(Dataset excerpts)
········
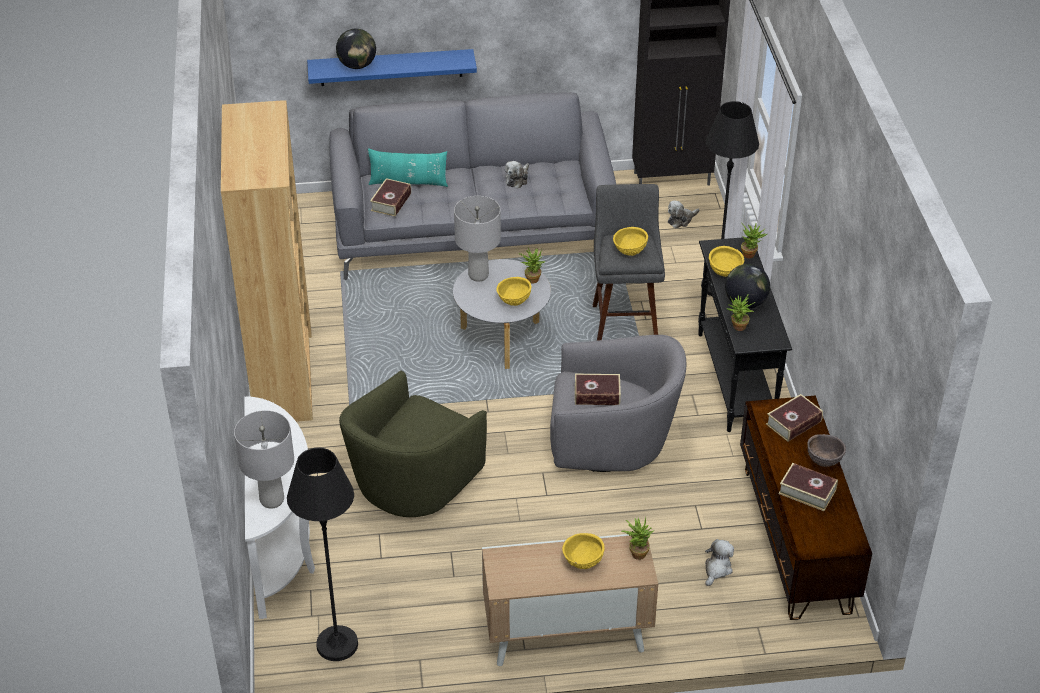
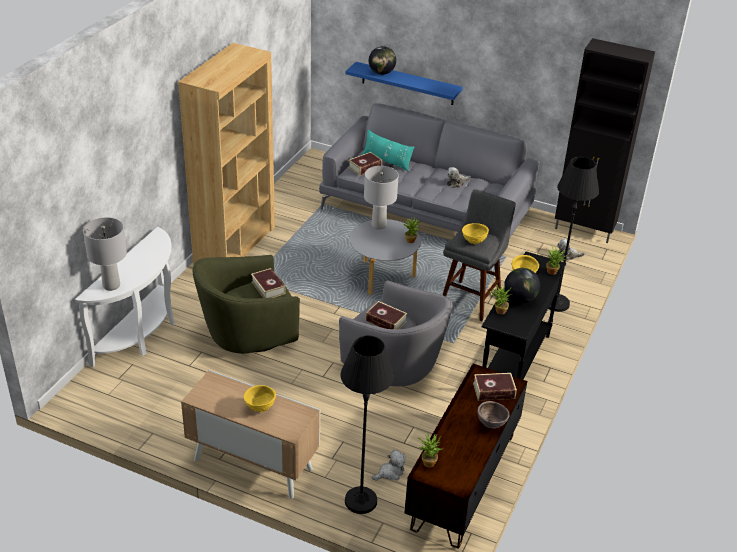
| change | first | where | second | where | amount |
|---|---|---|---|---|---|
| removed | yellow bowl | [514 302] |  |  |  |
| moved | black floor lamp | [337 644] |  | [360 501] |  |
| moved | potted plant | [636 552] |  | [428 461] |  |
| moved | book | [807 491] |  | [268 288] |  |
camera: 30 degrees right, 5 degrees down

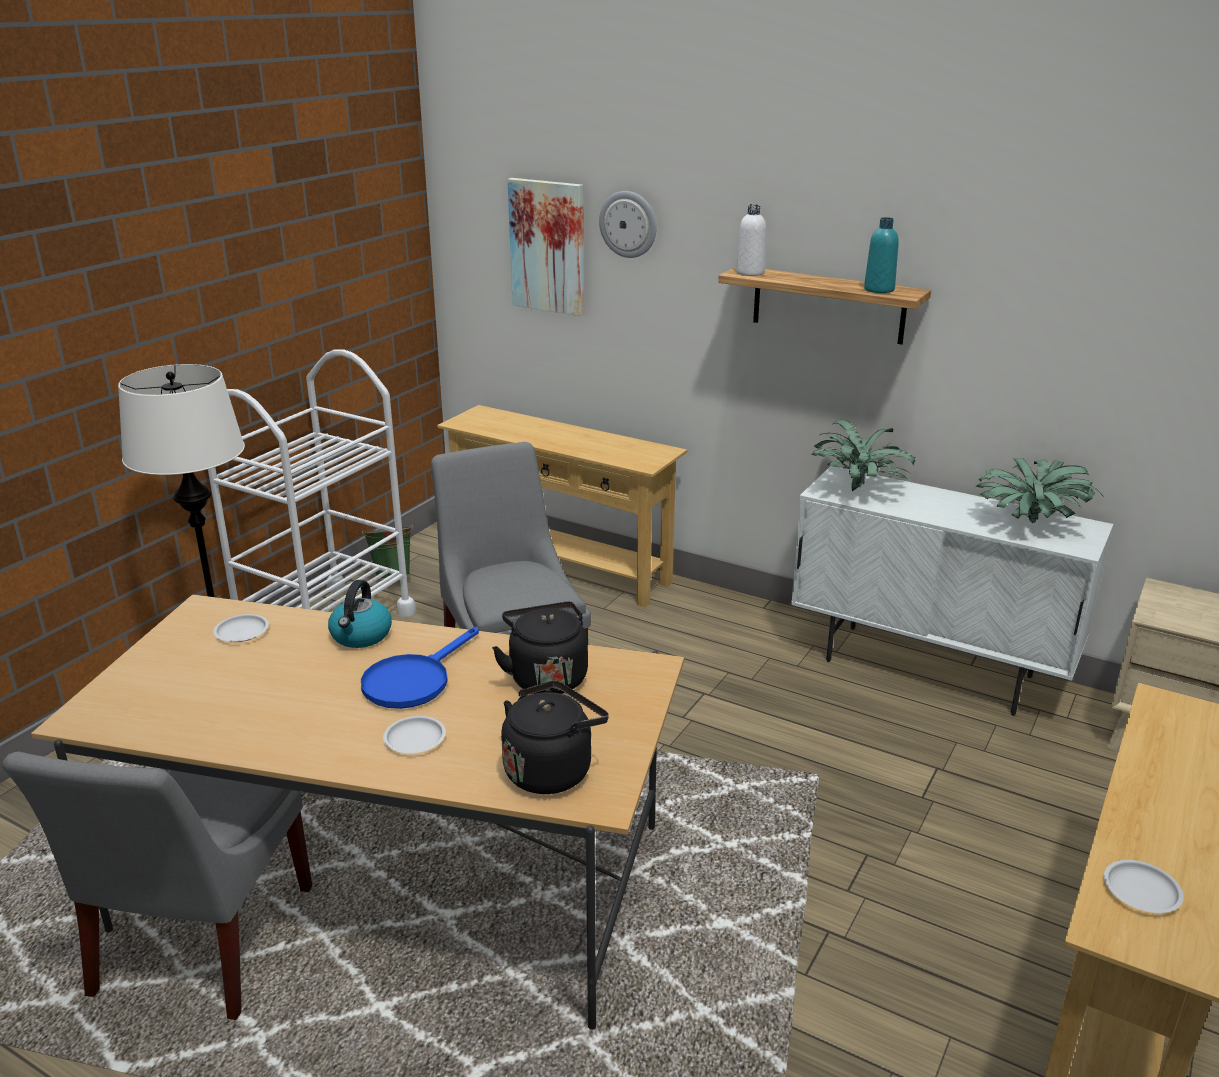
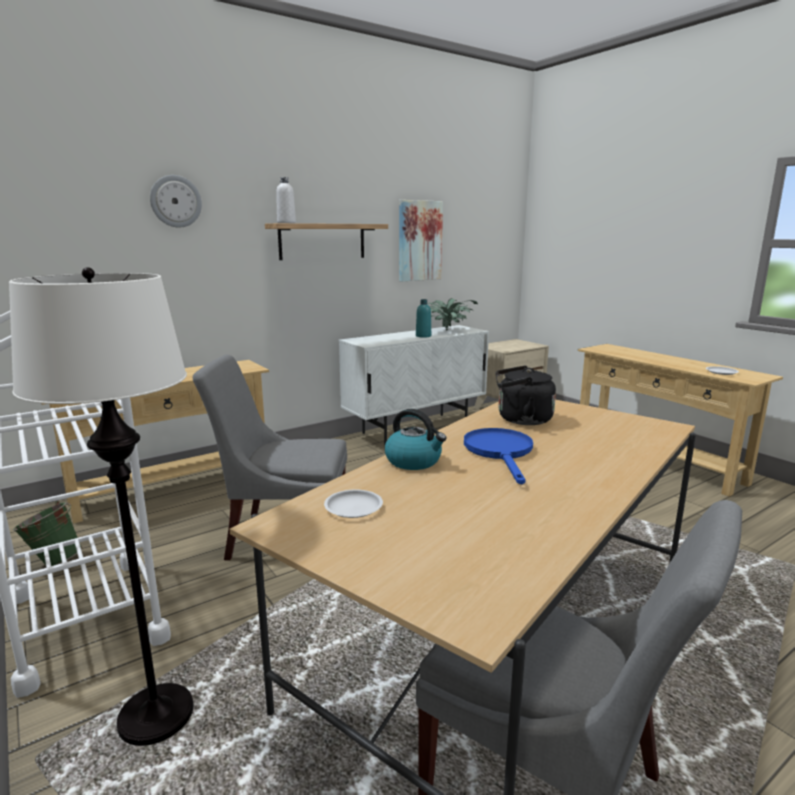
| change | first | where | second | where | amount |
|---|---|---|---|---|---|
| removed | white plate | [415 738] |  |  |  |
| removed | black kettle | [551 769] |  |  |  |
| removed | potted plant | [859 490] |  |  |  |
| moved | picture | [548 246] |  | [419 241] |  |
| moved | turquoise bottle | [879 289] |  | [423 336] |  |
| turned | blue frying pan | [413 680] |  | [500 452] | 150 degrees counterclockwise |
camera: 65 degrees left, 10 degrees down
········
# ASSIGNMENT
Leaving aside the images, write out every entry above exactly.

# EXERCISE RESULT
| change | first | where | second | where | amount |
|---|---|---|---|---|---|
| removed | yellow bowl | [514 302] |  |  |  |
| moved | black floor lamp | [337 644] |  | [360 501] |  |
| moved | potted plant | [636 552] |  | [428 461] |  |
| moved | book | [807 491] |  | [268 288] |  |
camera: 30 degrees right, 5 degrees down

| change | first | where | second | where | amount |
|---|---|---|---|---|---|
| removed | white plate | [415 738] |  |  |  |
| removed | black kettle | [551 769] |  |  |  |
| removed | potted plant | [859 490] |  |  |  |
| moved | picture | [548 246] |  | [419 241] |  |
| moved | turquoise bottle | [879 289] |  | [423 336] |  |
| turned | blue frying pan | [413 680] |  | [500 452] | 150 degrees counterclockwise |
camera: 65 degrees left, 10 degrees down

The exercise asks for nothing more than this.